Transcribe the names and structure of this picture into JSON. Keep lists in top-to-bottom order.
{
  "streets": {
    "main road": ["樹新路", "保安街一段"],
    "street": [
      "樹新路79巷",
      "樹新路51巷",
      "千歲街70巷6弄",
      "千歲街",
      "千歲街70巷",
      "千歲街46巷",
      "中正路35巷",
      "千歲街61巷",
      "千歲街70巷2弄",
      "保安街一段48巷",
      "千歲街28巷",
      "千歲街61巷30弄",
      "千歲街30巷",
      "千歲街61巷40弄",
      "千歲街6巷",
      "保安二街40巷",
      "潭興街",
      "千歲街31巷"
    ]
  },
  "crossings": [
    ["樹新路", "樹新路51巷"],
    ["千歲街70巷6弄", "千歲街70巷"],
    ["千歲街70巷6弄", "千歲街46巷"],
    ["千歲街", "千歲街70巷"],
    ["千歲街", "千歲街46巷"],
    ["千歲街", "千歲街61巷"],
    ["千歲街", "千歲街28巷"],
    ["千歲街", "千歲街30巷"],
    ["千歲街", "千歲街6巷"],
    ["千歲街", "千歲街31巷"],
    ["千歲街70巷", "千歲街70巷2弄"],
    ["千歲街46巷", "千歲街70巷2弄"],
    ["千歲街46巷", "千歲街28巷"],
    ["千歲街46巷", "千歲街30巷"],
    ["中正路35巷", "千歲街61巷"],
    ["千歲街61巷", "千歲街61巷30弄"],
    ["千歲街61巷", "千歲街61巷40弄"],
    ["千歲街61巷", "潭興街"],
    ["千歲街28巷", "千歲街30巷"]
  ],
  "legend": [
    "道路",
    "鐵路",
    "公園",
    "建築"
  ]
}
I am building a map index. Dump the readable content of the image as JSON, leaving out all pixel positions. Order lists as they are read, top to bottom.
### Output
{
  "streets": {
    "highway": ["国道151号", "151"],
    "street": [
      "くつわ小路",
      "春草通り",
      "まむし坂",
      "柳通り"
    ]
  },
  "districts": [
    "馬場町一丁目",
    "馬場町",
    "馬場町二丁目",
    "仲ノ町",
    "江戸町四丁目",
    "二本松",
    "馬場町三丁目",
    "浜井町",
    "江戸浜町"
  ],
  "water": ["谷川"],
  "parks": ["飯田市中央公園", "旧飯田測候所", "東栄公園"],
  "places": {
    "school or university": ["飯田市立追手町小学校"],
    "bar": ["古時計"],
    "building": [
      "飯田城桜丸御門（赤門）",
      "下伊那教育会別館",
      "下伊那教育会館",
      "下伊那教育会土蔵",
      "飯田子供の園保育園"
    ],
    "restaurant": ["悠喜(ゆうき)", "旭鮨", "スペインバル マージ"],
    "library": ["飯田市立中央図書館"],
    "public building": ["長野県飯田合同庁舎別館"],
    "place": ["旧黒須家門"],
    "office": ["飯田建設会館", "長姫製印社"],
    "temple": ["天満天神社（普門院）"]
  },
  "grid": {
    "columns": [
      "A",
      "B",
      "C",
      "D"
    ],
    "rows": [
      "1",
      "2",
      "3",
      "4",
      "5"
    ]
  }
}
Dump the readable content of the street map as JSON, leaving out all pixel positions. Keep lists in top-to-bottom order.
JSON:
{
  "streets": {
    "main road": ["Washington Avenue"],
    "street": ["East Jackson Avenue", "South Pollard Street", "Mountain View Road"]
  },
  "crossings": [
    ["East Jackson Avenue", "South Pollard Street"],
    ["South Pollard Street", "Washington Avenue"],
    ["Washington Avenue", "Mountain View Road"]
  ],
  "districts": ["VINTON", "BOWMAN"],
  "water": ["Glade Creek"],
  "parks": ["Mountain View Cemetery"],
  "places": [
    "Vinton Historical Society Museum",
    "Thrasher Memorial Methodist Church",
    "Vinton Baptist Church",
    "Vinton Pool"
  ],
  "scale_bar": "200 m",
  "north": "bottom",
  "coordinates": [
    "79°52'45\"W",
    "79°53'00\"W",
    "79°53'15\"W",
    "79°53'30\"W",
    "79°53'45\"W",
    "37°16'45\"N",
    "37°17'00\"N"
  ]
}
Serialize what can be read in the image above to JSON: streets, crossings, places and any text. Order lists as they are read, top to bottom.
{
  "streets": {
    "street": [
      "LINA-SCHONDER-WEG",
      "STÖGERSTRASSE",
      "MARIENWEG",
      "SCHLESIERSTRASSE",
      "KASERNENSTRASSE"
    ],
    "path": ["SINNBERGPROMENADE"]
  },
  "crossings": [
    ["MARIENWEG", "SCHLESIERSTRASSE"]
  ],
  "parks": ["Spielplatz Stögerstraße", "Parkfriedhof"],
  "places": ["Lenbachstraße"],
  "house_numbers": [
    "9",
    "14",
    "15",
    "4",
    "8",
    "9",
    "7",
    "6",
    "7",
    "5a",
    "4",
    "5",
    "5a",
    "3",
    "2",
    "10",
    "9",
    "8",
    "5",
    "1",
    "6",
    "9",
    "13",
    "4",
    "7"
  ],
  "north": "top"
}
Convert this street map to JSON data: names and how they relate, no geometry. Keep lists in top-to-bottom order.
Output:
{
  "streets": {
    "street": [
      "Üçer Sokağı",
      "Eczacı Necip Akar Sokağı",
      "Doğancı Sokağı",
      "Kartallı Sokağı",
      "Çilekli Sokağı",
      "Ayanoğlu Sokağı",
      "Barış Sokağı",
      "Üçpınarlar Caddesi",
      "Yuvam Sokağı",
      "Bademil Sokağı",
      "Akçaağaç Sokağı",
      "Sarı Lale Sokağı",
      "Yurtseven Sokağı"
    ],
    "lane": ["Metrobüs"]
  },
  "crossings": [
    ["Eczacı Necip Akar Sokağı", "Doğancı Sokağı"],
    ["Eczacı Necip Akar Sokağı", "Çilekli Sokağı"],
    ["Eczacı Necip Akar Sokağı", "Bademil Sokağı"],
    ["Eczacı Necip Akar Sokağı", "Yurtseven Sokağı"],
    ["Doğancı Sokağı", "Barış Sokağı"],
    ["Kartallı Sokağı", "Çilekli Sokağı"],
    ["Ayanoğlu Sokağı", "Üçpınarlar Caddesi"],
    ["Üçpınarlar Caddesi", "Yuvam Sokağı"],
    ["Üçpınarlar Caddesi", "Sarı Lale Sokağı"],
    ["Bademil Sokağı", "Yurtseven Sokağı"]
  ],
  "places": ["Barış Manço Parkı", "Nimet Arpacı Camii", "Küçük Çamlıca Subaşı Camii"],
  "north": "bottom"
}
•••••
The whole listing above, restated word for word, is the required answer.

Transcribe the names and structure of this picture into JSON. Keep lists in top-to-bottom order.
{
  "streets": {
    "main road": ["樹新路", "保安街一段"],
    "street": [
      "樹新路79巷",
      "樹新路51巷",
      "千歲街70巷6弄",
      "千歲街",
      "千歲街70巷",
      "千歲街46巷",
      "中正路35巷",
      "千歲街61巷",
      "千歲街70巷2弄",
      "保安街一段48巷",
      "千歲街28巷",
      "千歲街61巷30弄",
      "千歲街30巷",
      "千歲街61巷40弄",
      "千歲街6巷",
      "保安二街40巷",
      "潭興街",
      "千歲街31巷"
    ]
  },
  "crossings": [
    ["樹新路", "樹新路51巷"],
    ["千歲街70巷6弄", "千歲街70巷"],
    ["千歲街70巷6弄", "千歲街46巷"],
    ["千歲街", "千歲街70巷"],
    ["千歲街", "千歲街46巷"],
    ["千歲街", "千歲街61巷"],
    ["千歲街", "千歲街28巷"],
    ["千歲街", "千歲街30巷"],
    ["千歲街", "千歲街6巷"],
    ["千歲街", "千歲街31巷"],
    ["千歲街70巷", "千歲街70巷2弄"],
    ["千歲街46巷", "千歲街70巷2弄"],
    ["千歲街46巷", "千歲街28巷"],
    ["千歲街46巷", "千歲街30巷"],
    ["中正路35巷", "千歲街61巷"],
    ["千歲街61巷", "千歲街61巷30弄"],
    ["千歲街61巷", "千歲街61巷40弄"],
    ["千歲街61巷", "潭興街"],
    ["千歲街28巷", "千歲街30巷"]
  ],
  "legend": [
    "道路",
    "鐵路",
    "公園",
    "建築"
  ]
}
I am building a map index. Dump the readable content of the image as JSON, leaving out all pixel positions. Order lists as they are read, top to bottom.
### Output
{
  "streets": {
    "highway": ["国道151号", "151"],
    "street": [
      "くつわ小路",
      "春草通り",
      "まむし坂",
      "柳通り"
    ]
  },
  "districts": [
    "馬場町一丁目",
    "馬場町",
    "馬場町二丁目",
    "仲ノ町",
    "江戸町四丁目",
    "二本松",
    "馬場町三丁目",
    "浜井町",
    "江戸浜町"
  ],
  "water": ["谷川"],
  "parks": ["飯田市中央公園", "旧飯田測候所", "東栄公園"],
  "places": {
    "school or university": ["飯田市立追手町小学校"],
    "bar": ["古時計"],
    "building": [
      "飯田城桜丸御門（赤門）",
      "下伊那教育会別館",
      "下伊那教育会館",
      "下伊那教育会土蔵",
      "飯田子供の園保育園"
    ],
    "restaurant": ["悠喜(ゆうき)", "旭鮨", "スペインバル マージ"],
    "library": ["飯田市立中央図書館"],
    "public building": ["長野県飯田合同庁舎別館"],
    "place": ["旧黒須家門"],
    "office": ["飯田建設会館", "長姫製印社"],
    "temple": ["天満天神社（普門院）"]
  },
  "grid": {
    "columns": [
      "A",
      "B",
      "C",
      "D"
    ],
    "rows": [
      "1",
      "2",
      "3",
      "4",
      "5"
    ]
  }
}
Dump the readable content of the street map as JSON, leaving out all pixel positions. Keep lists in top-to-bottom order.
JSON:
{
  "streets": {
    "main road": ["Washington Avenue"],
    "street": ["East Jackson Avenue", "South Pollard Street", "Mountain View Road"]
  },
  "crossings": [
    ["East Jackson Avenue", "South Pollard Street"],
    ["South Pollard Street", "Washington Avenue"],
    ["Washington Avenue", "Mountain View Road"]
  ],
  "districts": ["VINTON", "BOWMAN"],
  "water": ["Glade Creek"],
  "parks": ["Mountain View Cemetery"],
  "places": [
    "Vinton Historical Society Museum",
    "Thrasher Memorial Methodist Church",
    "Vinton Baptist Church",
    "Vinton Pool"
  ],
  "scale_bar": "200 m",
  "north": "bottom",
  "coordinates": [
    "79°52'45\"W",
    "79°53'00\"W",
    "79°53'15\"W",
    "79°53'30\"W",
    "79°53'45\"W",
    "37°16'45\"N",
    "37°17'00\"N"
  ]
}
Serialize what can be read in the image above to JSON: streets, crossings, places and any text. Order lists as they are read, top to bottom.
{
  "streets": {
    "street": [
      "LINA-SCHONDER-WEG",
      "STÖGERSTRASSE",
      "MARIENWEG",
      "SCHLESIERSTRASSE",
      "KASERNENSTRASSE"
    ],
    "path": ["SINNBERGPROMENADE"]
  },
  "crossings": [
    ["MARIENWEG", "SCHLESIERSTRASSE"]
  ],
  "parks": ["Spielplatz Stögerstraße", "Parkfriedhof"],
  "places": ["Lenbachstraße"],
  "house_numbers": [
    "9",
    "14",
    "15",
    "4",
    "8",
    "9",
    "7",
    "6",
    "7",
    "5a",
    "4",
    "5",
    "5a",
    "3",
    "2",
    "10",
    "9",
    "8",
    "5",
    "1",
    "6",
    "9",
    "13",
    "4",
    "7"
  ],
  "north": "top"
}
Convert this street map to JSON data: names and how they relate, no geometry. Keep lists in top-to-bottom order.
Output:
{
  "streets": {
    "street": [
      "Üçer Sokağı",
      "Eczacı Necip Akar Sokağı",
      "Doğancı Sokağı",
      "Kartallı Sokağı",
      "Çilekli Sokağı",
      "Ayanoğlu Sokağı",
      "Barış Sokağı",
      "Üçpınarlar Caddesi",
      "Yuvam Sokağı",
      "Bademil Sokağı",
      "Akçaağaç Sokağı",
      "Sarı Lale Sokağı",
      "Yurtseven Sokağı"
    ],
    "lane": ["Metrobüs"]
  },
  "crossings": [
    ["Eczacı Necip Akar Sokağı", "Doğancı Sokağı"],
    ["Eczacı Necip Akar Sokağı", "Çilekli Sokağı"],
    ["Eczacı Necip Akar Sokağı", "Bademil Sokağı"],
    ["Eczacı Necip Akar Sokağı", "Yurtseven Sokağı"],
    ["Doğancı Sokağı", "Barış Sokağı"],
    ["Kartallı Sokağı", "Çilekli Sokağı"],
    ["Ayanoğlu Sokağı", "Üçpınarlar Caddesi"],
    ["Üçpınarlar Caddesi", "Yuvam Sokağı"],
    ["Üçpınarlar Caddesi", "Sarı Lale Sokağı"],
    ["Bademil Sokağı", "Yurtseven Sokağı"]
  ],
  "places": ["Barış Manço Parkı", "Nimet Arpacı Camii", "Küçük Çamlıca Subaşı Camii"],
  "north": "bottom"
}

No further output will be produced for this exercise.